Delays and bureaucratic rigmaroles have again exposed Himachal Pradesh's lack of preparedness to a natural disaster, say experts.
Even 10 days after unprecedented rains and landslides ravaged the state's most fragile and eco-sensitive Kinnaur district, normal life is yet to return to normalcy.
The flash floods have killed 20 people, displaced hundreds and damaged more than 300 houses.
The disaster has exposed the poor disaster response -- rescue, relief distribution, rehabilitation and reconstruction of affected areas, said an official involved in rescue and rehabilitation operations.
There was no early warning system. Worse, there was total chaos in taking post-disaster initiatives, officials said.
"The entire road and communication network has been wiped out in just two days (June 16-18). Over 1,200 tourists holidaying in the district remained stranded for days. Nobody was there to help them out," admitted an official who didn't wish to be identified.
Official sources said some 200 people, mainly locals, were awaiting helicopters to rescue them.
Several shortcomings surfaced during the crisis.
"There was total lack of coordination among agencies involved in relief and rescue operations. No nodal officer was appointed at the state level to coordinate and monitor the operations," said an official.
Second, he said, there was no mechanism for reaching out to the affected people in the shortest possible time.
Third, no helpline service was set up to provide information regarding post-disaster actions.
Fourth, no senior official in the state headquarters was assigned to brief the media about day-to-day rescue and relief efforts.
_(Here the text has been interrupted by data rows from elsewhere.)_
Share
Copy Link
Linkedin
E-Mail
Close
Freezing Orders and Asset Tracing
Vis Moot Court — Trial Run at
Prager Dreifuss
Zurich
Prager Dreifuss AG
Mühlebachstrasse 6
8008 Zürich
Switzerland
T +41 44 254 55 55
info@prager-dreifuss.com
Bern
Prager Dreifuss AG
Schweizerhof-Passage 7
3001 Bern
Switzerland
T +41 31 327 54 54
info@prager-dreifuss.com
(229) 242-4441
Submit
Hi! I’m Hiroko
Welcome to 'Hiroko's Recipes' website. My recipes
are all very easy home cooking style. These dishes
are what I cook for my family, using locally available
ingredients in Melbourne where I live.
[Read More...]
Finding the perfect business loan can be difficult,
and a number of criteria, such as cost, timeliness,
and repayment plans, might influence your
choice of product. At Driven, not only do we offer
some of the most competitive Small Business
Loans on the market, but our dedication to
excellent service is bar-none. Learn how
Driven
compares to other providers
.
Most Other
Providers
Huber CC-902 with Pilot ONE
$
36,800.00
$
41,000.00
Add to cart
"The state has no special chopper to handle emergency. The chief minister's official chopper was deployed for airlifting the tourists. It (wasn't used for flood relief) twice during the rescue operation -- once when the chief minister used it to visit the rain-hit areas and then when it was used for election duty (June 22)," said the official.
Tourists are bitter.
"For the first three days, the administration was not in contact with us. Several people desperately attempted trekking routes by abandoning their vehicles behind," Sanjay Kapila, a tourist from Chandigarh who was caught up at Sangla, told IANS.
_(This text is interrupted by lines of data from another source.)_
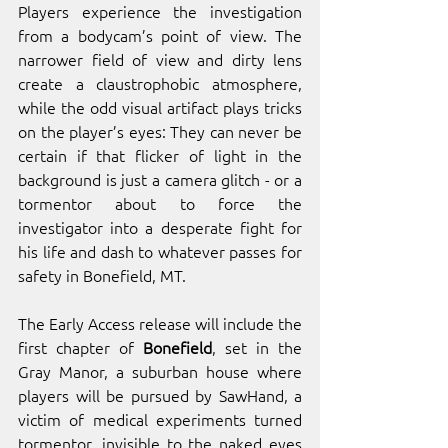
Players experience the investigation 
from a bodycam’s point of view. The 
narrower field of view and dirty lens 
create a claustrophobic atmosphere, 
while the odd visual artifact plays tricks 
on the player’s eyes: They can never be 
certain if that flicker of light in the 
background is just a camera glitch - or a 
tormentor about to force the 
investigator into a desperate fight for 
his life and dash to whatever passes for 
safety in Bonefield, MT.
The Early Access release will include the 
first chapter of 
Bonefield
, set in the 
Gray Manor, a suburban house where 
players will be pursued by SawHand, a 
victim of medical experiments turned 
tormentor, invisible to the naked eyes 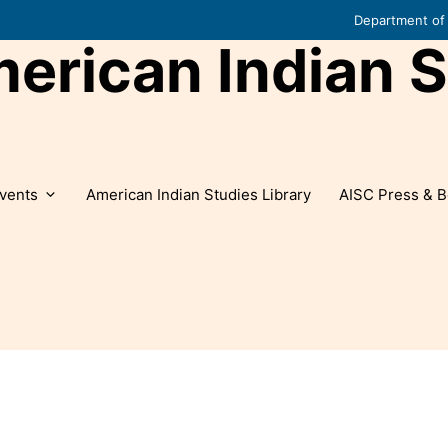
Department of 
rican Indian S
vents
American Indian Studies Library
AISC Press & B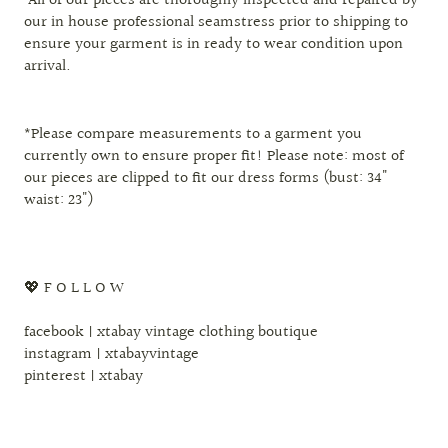
All of our pieces are thoroughly inspected and repaired by
our in house professional seamstress prior to shipping to
ensure your garment is in ready to wear condition upon
arrival.
*Please compare measurements to a garment you
currently own to ensure proper fit! Please note: most of
our pieces are clipped to fit our dress forms (bust: 34"
waist: 23")
💖 F O L L O W
facebook | xtabay vintage clothing boutique
instagram | xtabayvintage
pinterest | xtabay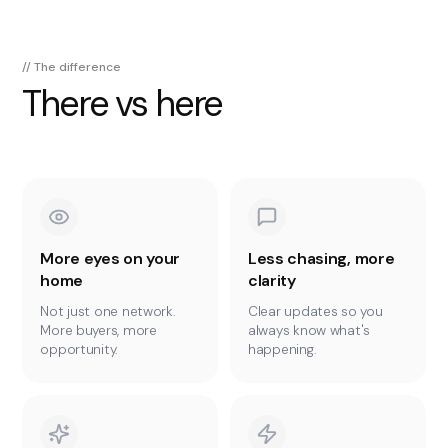
// The difference
There vs here
More eyes on your
Less chasing, more
home
clarity
Not just one network.
Clear updates so you
More buyers, more
always know what's
opportunity.
happening.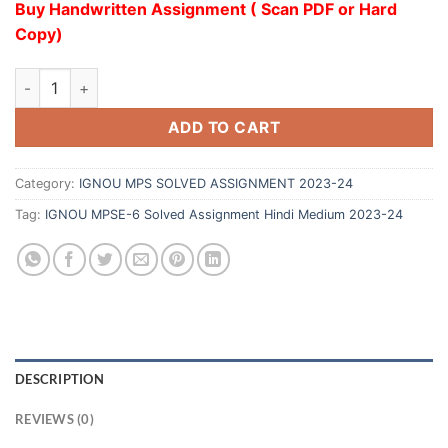
Buy Handwritten Assignment ( Scan PDF or Hard
Copy)
ADD TO CART
Category:
IGNOU MPS SOLVED ASSIGNMENT 2023-24
Tag:
IGNOU MPSE-6 Solved Assignment Hindi Medium 2023-24
DESCRIPTION
REVIEWS (0)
He said the tourists were informed that government choppers would ferry them only on the fourth day of the disaster.
"Finally, we (Kapila's family) were airlifted on the seventh day (June 23)," he added.
More than 500 tourists from West Bengal remained stuck in the picturesque Sangla Valley, some 275 km from the state capital Shimla.
Most were airlifted after five or seven days.
Shimla Doordarshan news editor Nandini Mital, who the Indian Air Force (IAF) rescued after four days, complained that no relief and rescue team or the National Disaster Management Authority reached Pooh.
"Every morning we were told to reach the helipad. Every day we were told to come the next day," she said.
Former chief minister Prem Kumar Dhumal flayed the government chief minister for delay in relief operations.
The hills of Himachal Pradesh, especially in Kullu, Shimla and Kinnaur districts, are more prone to natural disaster like flash floods, cloudbursts and landslides.
Official data show more than 1,000 people have been killed in flash floods in the state in the past 15 years.